THE TASK
Swap every "myFeature" in the records below for "buildPart" and reproduce the lines with nothing else altered.

-- Start of EXTRACTED ENTRIES --

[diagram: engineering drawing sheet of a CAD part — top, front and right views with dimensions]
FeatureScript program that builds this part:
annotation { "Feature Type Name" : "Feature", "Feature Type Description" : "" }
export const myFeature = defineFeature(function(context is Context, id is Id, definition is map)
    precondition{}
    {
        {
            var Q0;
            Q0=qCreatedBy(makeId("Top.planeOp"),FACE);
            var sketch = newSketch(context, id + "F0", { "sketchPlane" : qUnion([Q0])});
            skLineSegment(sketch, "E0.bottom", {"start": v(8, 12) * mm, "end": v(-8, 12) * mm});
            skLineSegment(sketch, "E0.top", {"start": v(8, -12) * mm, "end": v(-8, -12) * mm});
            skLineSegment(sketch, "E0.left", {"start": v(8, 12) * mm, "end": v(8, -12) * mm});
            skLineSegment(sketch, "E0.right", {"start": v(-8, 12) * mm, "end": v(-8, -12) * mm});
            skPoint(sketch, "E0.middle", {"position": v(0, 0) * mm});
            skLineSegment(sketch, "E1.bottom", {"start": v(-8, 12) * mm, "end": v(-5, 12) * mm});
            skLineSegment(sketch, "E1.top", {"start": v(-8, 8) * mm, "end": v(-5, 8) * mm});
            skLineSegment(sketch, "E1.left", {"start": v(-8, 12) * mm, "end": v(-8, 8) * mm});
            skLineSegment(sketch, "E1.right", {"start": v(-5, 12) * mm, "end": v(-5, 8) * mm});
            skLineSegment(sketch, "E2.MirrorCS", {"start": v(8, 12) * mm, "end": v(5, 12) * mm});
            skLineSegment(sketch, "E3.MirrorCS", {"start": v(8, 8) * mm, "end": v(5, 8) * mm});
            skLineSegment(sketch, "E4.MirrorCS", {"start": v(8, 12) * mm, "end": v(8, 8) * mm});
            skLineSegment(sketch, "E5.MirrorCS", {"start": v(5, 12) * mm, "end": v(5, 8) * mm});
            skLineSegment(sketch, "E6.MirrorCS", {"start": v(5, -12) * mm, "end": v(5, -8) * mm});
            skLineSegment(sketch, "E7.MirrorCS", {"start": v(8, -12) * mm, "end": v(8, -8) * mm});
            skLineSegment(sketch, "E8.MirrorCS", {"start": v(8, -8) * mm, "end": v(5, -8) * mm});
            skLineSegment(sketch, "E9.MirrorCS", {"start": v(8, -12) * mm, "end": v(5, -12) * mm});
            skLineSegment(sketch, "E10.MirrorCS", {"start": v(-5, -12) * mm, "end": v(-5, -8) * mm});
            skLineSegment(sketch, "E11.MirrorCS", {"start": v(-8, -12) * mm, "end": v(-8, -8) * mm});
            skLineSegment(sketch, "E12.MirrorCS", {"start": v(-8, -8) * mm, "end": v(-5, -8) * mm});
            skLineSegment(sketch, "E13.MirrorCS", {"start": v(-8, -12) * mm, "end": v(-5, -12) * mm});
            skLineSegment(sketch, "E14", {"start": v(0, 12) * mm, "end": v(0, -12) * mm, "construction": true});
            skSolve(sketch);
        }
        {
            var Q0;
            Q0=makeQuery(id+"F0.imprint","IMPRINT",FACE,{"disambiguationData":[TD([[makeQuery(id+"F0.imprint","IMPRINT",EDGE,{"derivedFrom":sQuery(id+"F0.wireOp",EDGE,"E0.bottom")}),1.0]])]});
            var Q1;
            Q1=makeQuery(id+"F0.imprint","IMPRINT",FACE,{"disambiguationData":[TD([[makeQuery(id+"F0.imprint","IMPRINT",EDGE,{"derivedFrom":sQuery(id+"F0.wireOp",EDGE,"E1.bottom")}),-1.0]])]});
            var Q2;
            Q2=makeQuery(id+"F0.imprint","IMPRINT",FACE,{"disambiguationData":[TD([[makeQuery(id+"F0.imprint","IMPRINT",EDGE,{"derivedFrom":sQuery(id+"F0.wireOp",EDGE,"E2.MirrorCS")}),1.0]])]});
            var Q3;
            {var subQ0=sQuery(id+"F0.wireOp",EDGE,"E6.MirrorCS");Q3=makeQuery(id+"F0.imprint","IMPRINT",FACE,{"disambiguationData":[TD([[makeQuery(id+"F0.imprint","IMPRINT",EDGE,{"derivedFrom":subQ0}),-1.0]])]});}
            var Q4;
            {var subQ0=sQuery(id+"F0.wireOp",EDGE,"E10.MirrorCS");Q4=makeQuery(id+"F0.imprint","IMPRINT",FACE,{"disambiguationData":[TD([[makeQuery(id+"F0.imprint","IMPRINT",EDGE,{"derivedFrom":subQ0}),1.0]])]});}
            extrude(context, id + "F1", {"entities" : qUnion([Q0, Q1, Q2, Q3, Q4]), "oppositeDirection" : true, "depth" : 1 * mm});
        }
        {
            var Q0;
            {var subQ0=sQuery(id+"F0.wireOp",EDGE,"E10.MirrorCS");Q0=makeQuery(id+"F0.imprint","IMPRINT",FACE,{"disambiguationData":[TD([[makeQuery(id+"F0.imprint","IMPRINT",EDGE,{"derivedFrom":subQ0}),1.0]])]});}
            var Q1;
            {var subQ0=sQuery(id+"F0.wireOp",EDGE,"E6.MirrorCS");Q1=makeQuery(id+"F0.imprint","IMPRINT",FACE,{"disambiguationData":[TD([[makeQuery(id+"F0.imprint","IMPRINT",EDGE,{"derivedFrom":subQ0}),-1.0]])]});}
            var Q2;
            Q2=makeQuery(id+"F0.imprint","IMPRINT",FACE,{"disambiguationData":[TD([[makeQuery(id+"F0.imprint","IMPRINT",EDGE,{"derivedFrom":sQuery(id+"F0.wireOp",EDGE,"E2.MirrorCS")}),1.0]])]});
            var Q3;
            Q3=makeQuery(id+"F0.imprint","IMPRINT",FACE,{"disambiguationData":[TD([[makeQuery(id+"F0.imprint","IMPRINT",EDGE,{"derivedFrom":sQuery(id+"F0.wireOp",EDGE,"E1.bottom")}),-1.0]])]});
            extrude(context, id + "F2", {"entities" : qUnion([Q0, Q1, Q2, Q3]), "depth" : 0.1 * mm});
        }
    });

-- End of EXTRACTED ENTRIES --

TASK OUTPUT
[diagram: engineering drawing sheet of a CAD part — top, front and right views with dimensions]
FeatureScript program that builds this part:
annotation { "Feature Type Name" : "Feature", "Feature Type Description" : "" }
export const buildPart = defineFeature(function(context is Context, id is Id, definition is map)
    precondition{}
    {
        {
            var Q0;
            Q0=qCreatedBy(makeId("Top.planeOp"),FACE);
            var sketch = newSketch(context, id + "F0", { "sketchPlane" : qUnion([Q0])});
            skLineSegment(sketch, "E0.bottom", {"start": v(8, 12) * mm, "end": v(-8, 12) * mm});
            skLineSegment(sketch, "E0.top", {"start": v(8, -12) * mm, "end": v(-8, -12) * mm});
            skLineSegment(sketch, "E0.left", {"start": v(8, 12) * mm, "end": v(8, -12) * mm});
            skLineSegment(sketch, "E0.right", {"start": v(-8, 12) * mm, "end": v(-8, -12) * mm});
            skPoint(sketch, "E0.middle", {"position": v(0, 0) * mm});
            skLineSegment(sketch, "E1.bottom", {"start": v(-8, 12) * mm, "end": v(-5, 12) * mm});
            skLineSegment(sketch, "E1.top", {"start": v(-8, 8) * mm, "end": v(-5, 8) * mm});
            skLineSegment(sketch, "E1.left", {"start": v(-8, 12) * mm, "end": v(-8, 8) * mm});
            skLineSegment(sketch, "E1.right", {"start": v(-5, 12) * mm, "end": v(-5, 8) * mm});
            skLineSegment(sketch, "E2.MirrorCS", {"start": v(8, 12) * mm, "end": v(5, 12) * mm});
            skLineSegment(sketch, "E3.MirrorCS", {"start": v(8, 8) * mm, "end": v(5, 8) * mm});
            skLineSegment(sketch, "E4.MirrorCS", {"start": v(8, 12) * mm, "end": v(8, 8) * mm});
            skLineSegment(sketch, "E5.MirrorCS", {"start": v(5, 12) * mm, "end": v(5, 8) * mm});
            skLineSegment(sketch, "E6.MirrorCS", {"start": v(5, -12) * mm, "end": v(5, -8) * mm});
            skLineSegment(sketch, "E7.MirrorCS", {"start": v(8, -12) * mm, "end": v(8, -8) * mm});
            skLineSegment(sketch, "E8.MirrorCS", {"start": v(8, -8) * mm, "end": v(5, -8) * mm});
            skLineSegment(sketch, "E9.MirrorCS", {"start": v(8, -12) * mm, "end": v(5, -12) * mm});
            skLineSegment(sketch, "E10.MirrorCS", {"start": v(-5, -12) * mm, "end": v(-5, -8) * mm});
            skLineSegment(sketch, "E11.MirrorCS", {"start": v(-8, -12) * mm, "end": v(-8, -8) * mm});
            skLineSegment(sketch, "E12.MirrorCS", {"start": v(-8, -8) * mm, "end": v(-5, -8) * mm});
            skLineSegment(sketch, "E13.MirrorCS", {"start": v(-8, -12) * mm, "end": v(-5, -12) * mm});
            skLineSegment(sketch, "E14", {"start": v(0, 12) * mm, "end": v(0, -12) * mm, "construction": true});
            skSolve(sketch);
        }
        {
            var Q0;
            Q0=makeQuery(id+"F0.imprint","IMPRINT",FACE,{"disambiguationData":[TD([[makeQuery(id+"F0.imprint","IMPRINT",EDGE,{"derivedFrom":sQuery(id+"F0.wireOp",EDGE,"E0.bottom")}),1.0]])]});
            var Q1;
            Q1=makeQuery(id+"F0.imprint","IMPRINT",FACE,{"disambiguationData":[TD([[makeQuery(id+"F0.imprint","IMPRINT",EDGE,{"derivedFrom":sQuery(id+"F0.wireOp",EDGE,"E1.bottom")}),-1.0]])]});
            var Q2;
            Q2=makeQuery(id+"F0.imprint","IMPRINT",FACE,{"disambiguationData":[TD([[makeQuery(id+"F0.imprint","IMPRINT",EDGE,{"derivedFrom":sQuery(id+"F0.wireOp",EDGE,"E2.MirrorCS")}),1.0]])]});
            var Q3;
            {var subQ0=sQuery(id+"F0.wireOp",EDGE,"E6.MirrorCS");Q3=makeQuery(id+"F0.imprint","IMPRINT",FACE,{"disambiguationData":[TD([[makeQuery(id+"F0.imprint","IMPRINT",EDGE,{"derivedFrom":subQ0}),-1.0]])]});}
            var Q4;
            {var subQ0=sQuery(id+"F0.wireOp",EDGE,"E10.MirrorCS");Q4=makeQuery(id+"F0.imprint","IMPRINT",FACE,{"disambiguationData":[TD([[makeQuery(id+"F0.imprint","IMPRINT",EDGE,{"derivedFrom":subQ0}),1.0]])]});}
            extrude(context, id + "F1", {"entities" : qUnion([Q0, Q1, Q2, Q3, Q4]), "oppositeDirection" : true, "depth" : 1 * mm});
        }
        {
            var Q0;
            {var subQ0=sQuery(id+"F0.wireOp",EDGE,"E10.MirrorCS");Q0=makeQuery(id+"F0.imprint","IMPRINT",FACE,{"disambiguationData":[TD([[makeQuery(id+"F0.imprint","IMPRINT",EDGE,{"derivedFrom":subQ0}),1.0]])]});}
            var Q1;
            {var subQ0=sQuery(id+"F0.wireOp",EDGE,"E6.MirrorCS");Q1=makeQuery(id+"F0.imprint","IMPRINT",FACE,{"disambiguationData":[TD([[makeQuery(id+"F0.imprint","IMPRINT",EDGE,{"derivedFrom":subQ0}),-1.0]])]});}
            var Q2;
            Q2=makeQuery(id+"F0.imprint","IMPRINT",FACE,{"disambiguationData":[TD([[makeQuery(id+"F0.imprint","IMPRINT",EDGE,{"derivedFrom":sQuery(id+"F0.wireOp",EDGE,"E2.MirrorCS")}),1.0]])]});
            var Q3;
            Q3=makeQuery(id+"F0.imprint","IMPRINT",FACE,{"disambiguationData":[TD([[makeQuery(id+"F0.imprint","IMPRINT",EDGE,{"derivedFrom":sQuery(id+"F0.wireOp",EDGE,"E1.bottom")}),-1.0]])]});
            extrude(context, id + "F2", {"entities" : qUnion([Q0, Q1, Q2, Q3]), "depth" : 0.1 * mm});
        }
    });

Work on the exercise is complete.